4.14.2009
A vida essa fantochada
Na imagem Asia Argento beija o seu Rotweiller, no palco do "paraíso".
É óbvio que o Paraíso é onde Abel Ferrara nos coloca. O Ray Ruby’s Paradise é um clube de “strip” perdido no tempo – o aspecto do lugar remete para a década de 70 – habitado por maior número de belas mulheres do que o que existe no Éden que vendem aos fanáticos. As dançarinas são todas lindas, todas novas, todas esguias, todas com maminhas que não passam da concha da nossa mão.
Mas até no Paraíso a verosimilhança não tem elasticidade ilimitada. E é por isso que apesar de Go Go Tales nos deixar boquiabertos durante a primeira hora – e a salivar com a câmara de Ferrara à deriva por entre todas aquelas curvas –, a dado momento o filme tomba no precipício do disparate. A gente até dá de barato a história mal montada do esquema da lotaria e do bilhete extraviado, mas quando o jovem médico protegido de um dos principias clientes do Ruby’s descobre que a mulher trabalha como “stripper” (até porque falta ali contexto com a espessura do Som de Cristal interpretado por Marante, com base na versão de Reginaldo Rossi), ou quando o cabaret se esvazia para dar lugar às audições do seu elenco de meninas, porteiros e patronos, não sabemos nem para quem, nem com que intuito (e não dá para levar a coisa no gozo porque Ferrara filma o ridículo com ternura), entramos em territórios de incontornável gratuitidade que na minha opinião vem sabotar a dimensão humana, ainda que teatralizada, das cenas anteriores.
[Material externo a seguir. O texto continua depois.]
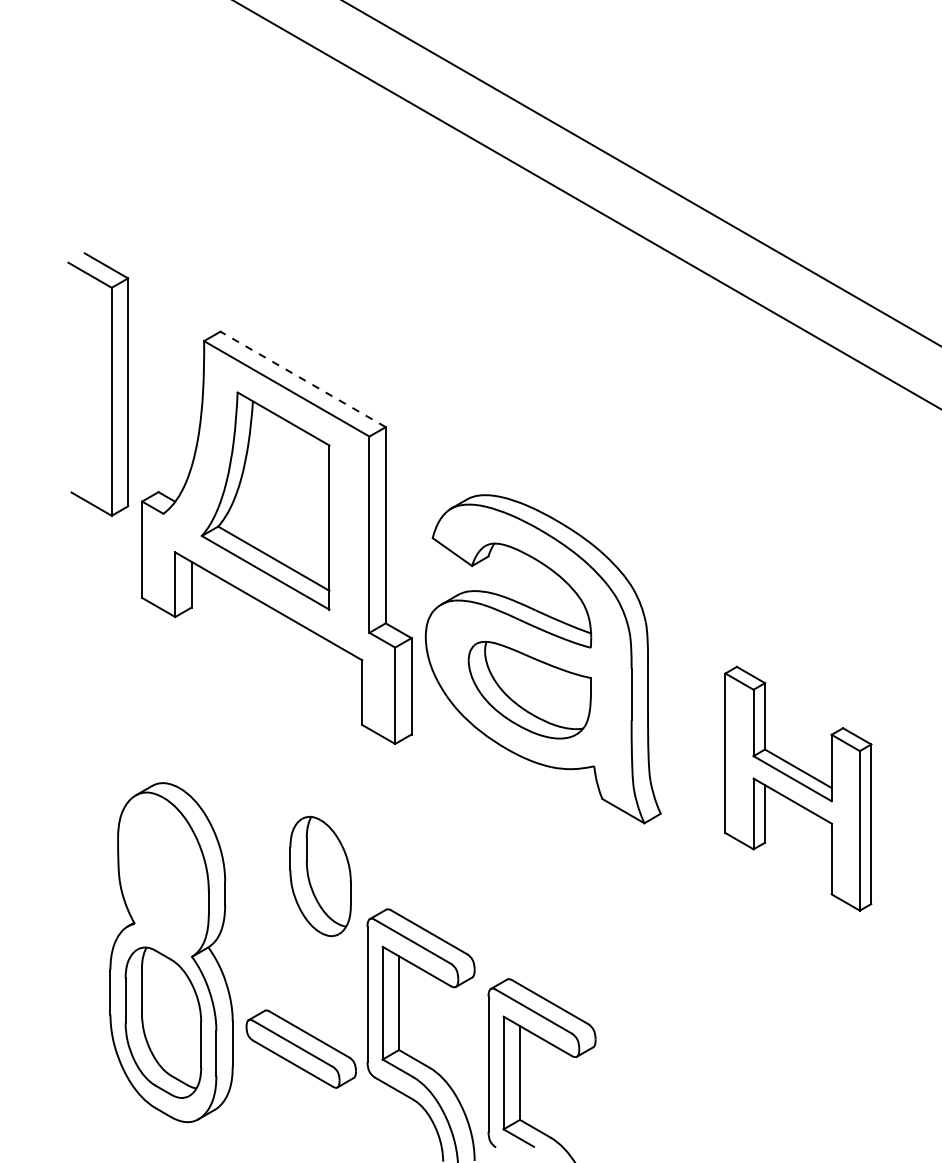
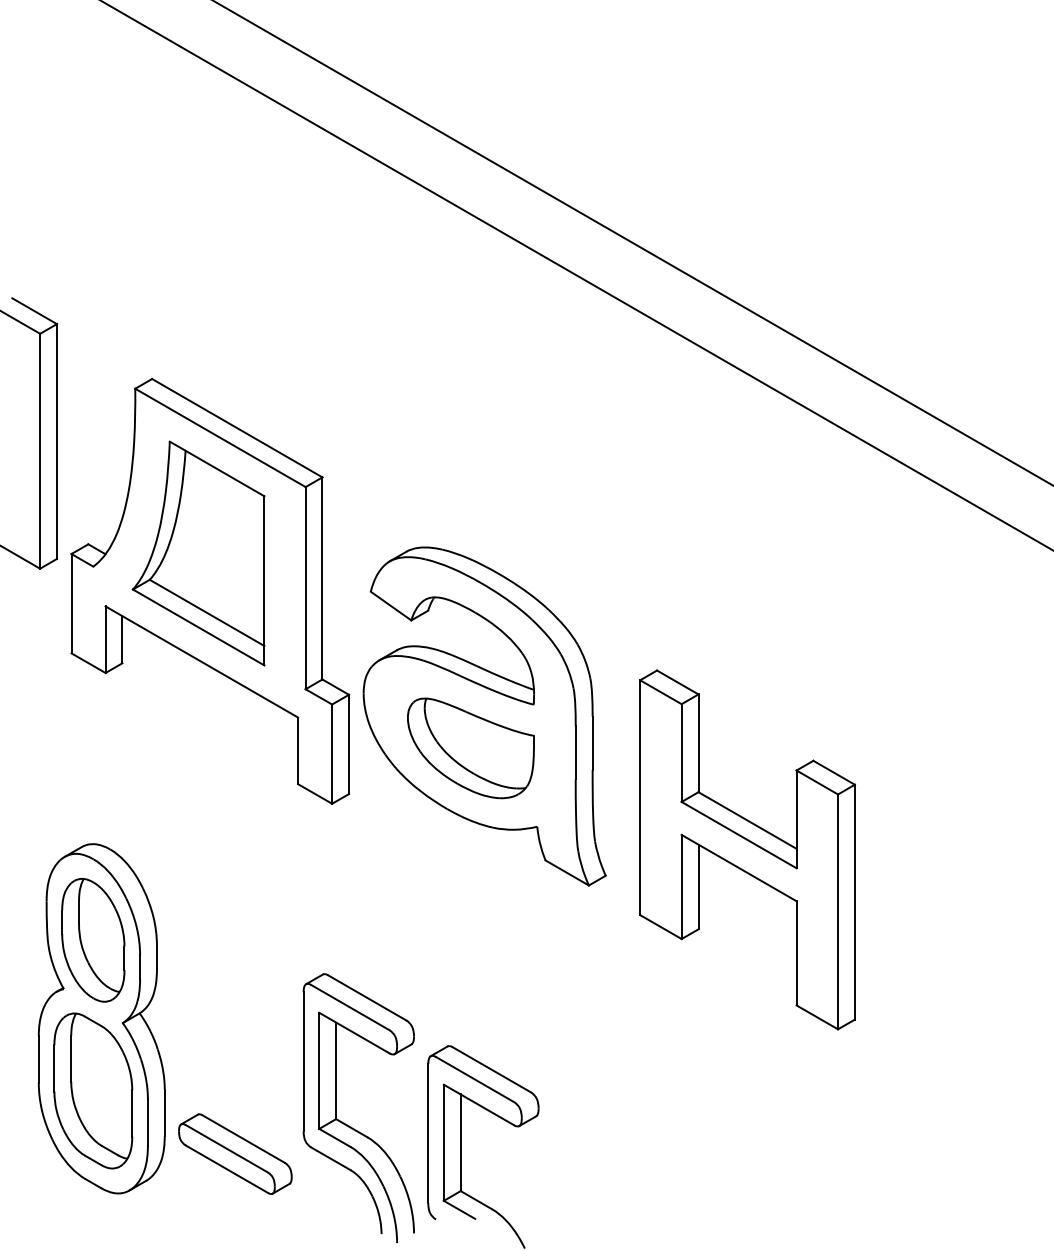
line: (302, 378) -> (236, 427), dashed -> solid
part: (798, 788) -> (747, 849), size x1.43
part: (320, 876) -> (93, 940), moved
part: (301, 1048) -> (235, 1153), moved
Go Go Tales é uma revisitação competente, em carne e em espírito, de A Morte de um Apostador Chinês, de John Cassavetes (e um grande Cassavetes!). A cópia aguenta-se até à entrada naquele registo “who cares?” que terá satisfazido os caprichos do realizador, mas cuja inverosimilhança pode largar o espectador numa perda irreparável: uma vez ultrapassada a linha que separa o espectáculo da fantochada.